As the car moved swiftly through the dark countryside, she wondered if bestiality had been a favorite entertainment of the Castilian mercenaries who once defended the Portuguese fort. Perhaps the winding streets of Essaouira had echoed with the raucous shouts of lonely soldiers, far from home, as the animals and slave women were brought into the courtyard. She smiled in the dark:
“Je m’amuse.”
“I did not know that we would be returning so late,” she said to Mohammed.
“It is the end of the wonderful movie, the time to say goodbye and thank you to many new and wonderful friends. It is my fault for being lost.”
She hesitated. “I’m not sure that I want to see the entertainment that has been arranged.”
“But I know the man who has made this celebration! He is my mother’s cousin’s husband. He is famous for the fireworks. It will be
un spectacle
! I am sorry to miss it. You are sorry to miss it, I may assure you.” He leaned forward and looked through the windshield as if hoping to see Catherine wheels spinning over the Atlas Mountains.
“I thought there was something else. Not fireworks.” She paused. “A donkey.”
“Perhaps. I don’t know. I don’t think so.” He shrugged and increased their speed, anxious then to get back.

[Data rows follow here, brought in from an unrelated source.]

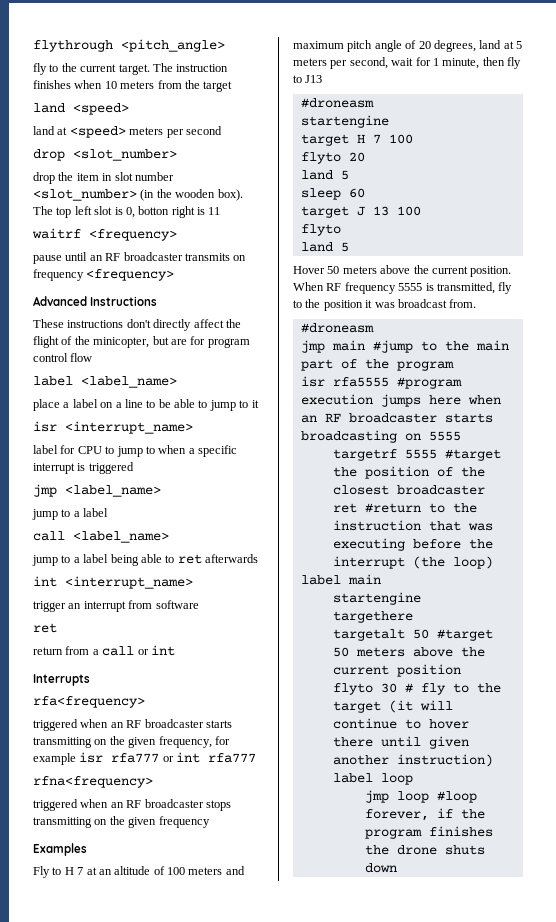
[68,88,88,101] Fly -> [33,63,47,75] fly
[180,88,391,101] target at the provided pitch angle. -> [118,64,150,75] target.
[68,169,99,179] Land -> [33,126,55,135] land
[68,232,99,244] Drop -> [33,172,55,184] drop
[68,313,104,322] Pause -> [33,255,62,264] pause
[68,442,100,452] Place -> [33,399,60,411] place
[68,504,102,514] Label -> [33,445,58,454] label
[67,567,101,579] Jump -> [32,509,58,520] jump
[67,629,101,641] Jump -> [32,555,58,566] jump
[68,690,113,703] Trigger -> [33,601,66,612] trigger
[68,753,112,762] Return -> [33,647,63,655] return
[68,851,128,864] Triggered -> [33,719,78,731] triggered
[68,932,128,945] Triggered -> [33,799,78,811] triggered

It was midnight before they drove through the arched red-burnt gates of Marrakech. She stepped from the car in front of the hotel. He jumped out and they shook hands and she apologized for causing them to miss the celebration. He, too, apologized and she assured him truthfully that it was not his fault.

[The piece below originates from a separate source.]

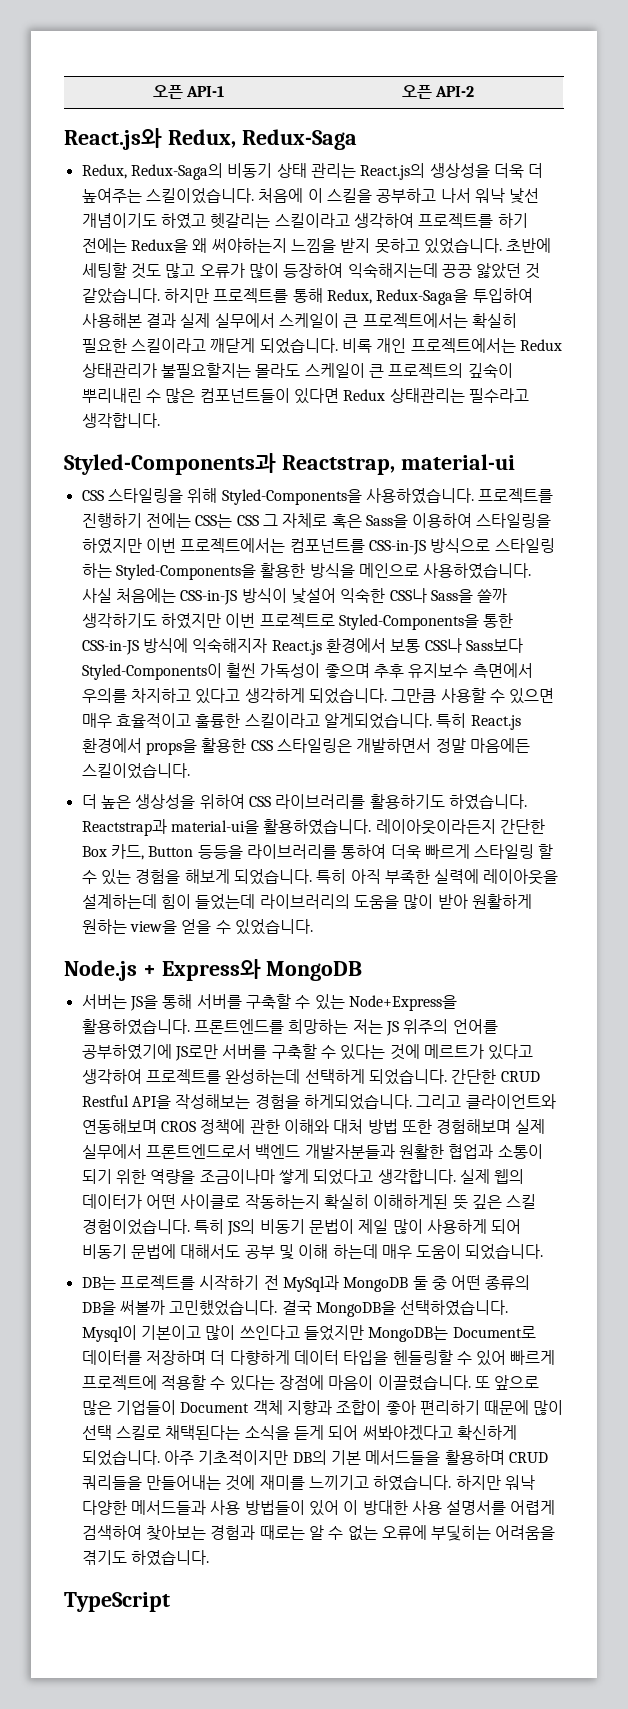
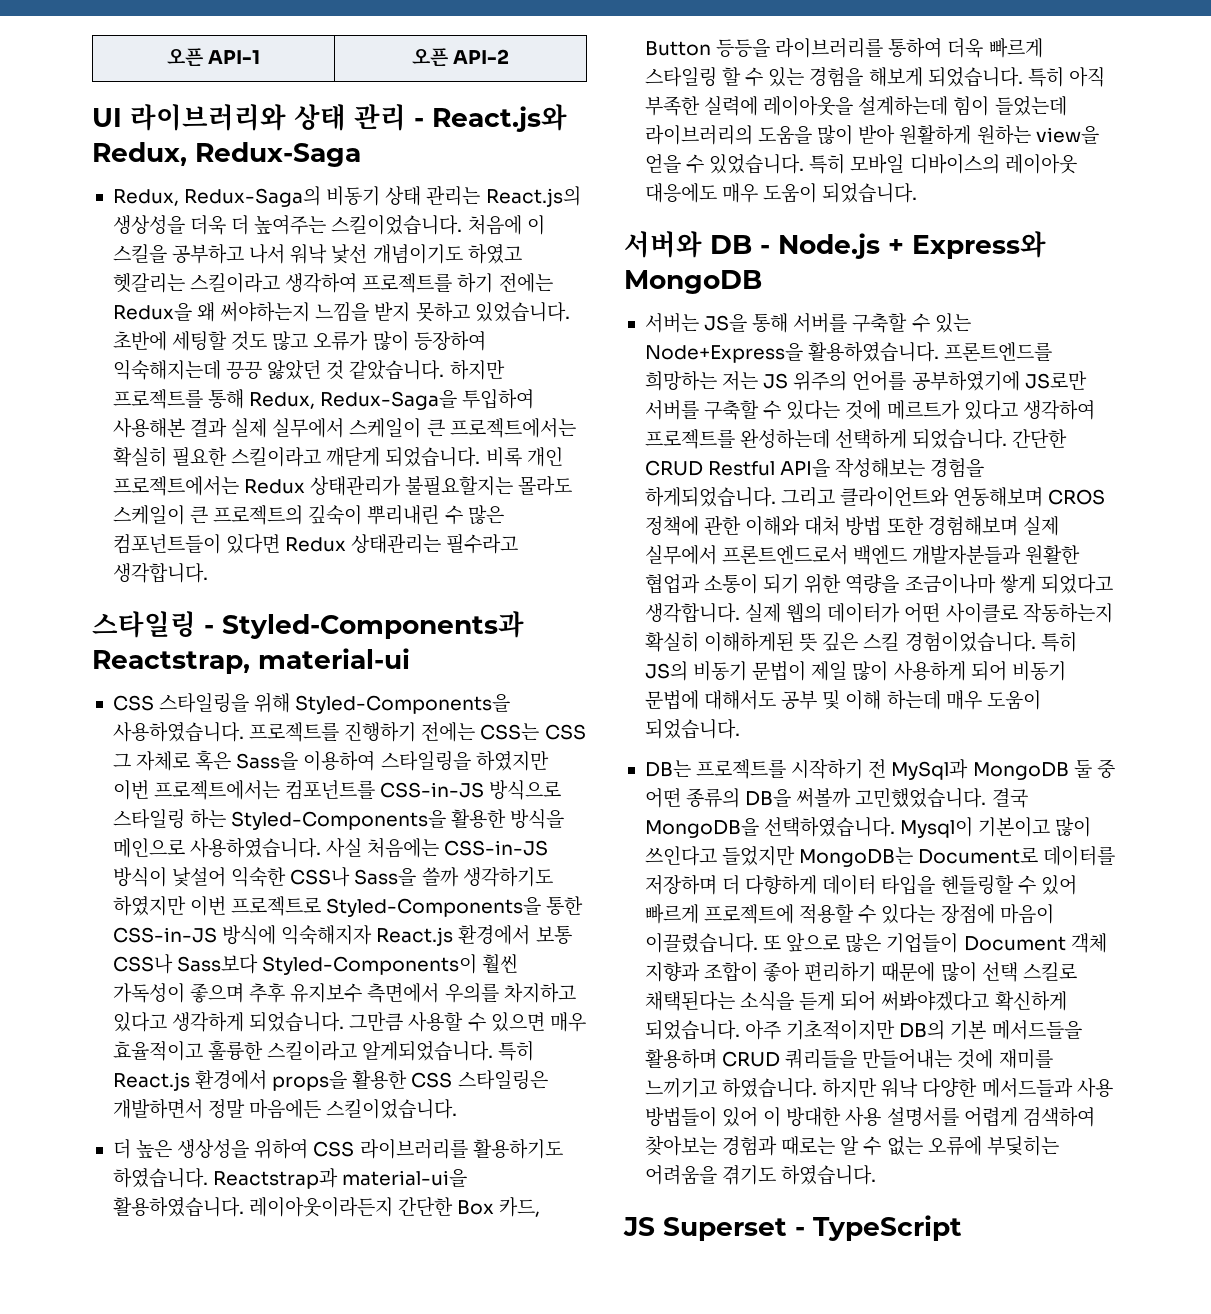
(475, 91) none -> [92,104,424,131] UI 라이브러리와 상태 관리 -
(160, 420) none -> [92,611,214,638] 스타일링 -
(313, 927) // -> [809,153,1077,174] [644,183,918,203] [624,231,770,258] 특히 모바일 디바이스의 레이아웃 대응에도 매우 도움이 되었습니다. // 서버와 DB -
(209, 1558) none -> [623,1217,805,1241] JS Superset -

She ordered mint tea and asked that it be brought to her in the garden. She did not want to see her husband. Every
night before bed, he sat at the art deco dressing table and read the next day’s lines into the mirror. He asked her to read the part of Nancy Drover, the beautiful Red Cross nurse played by Tracy Bond. He then liked to make love, as he believed that sexual intercourse made him look refreshed for the camera.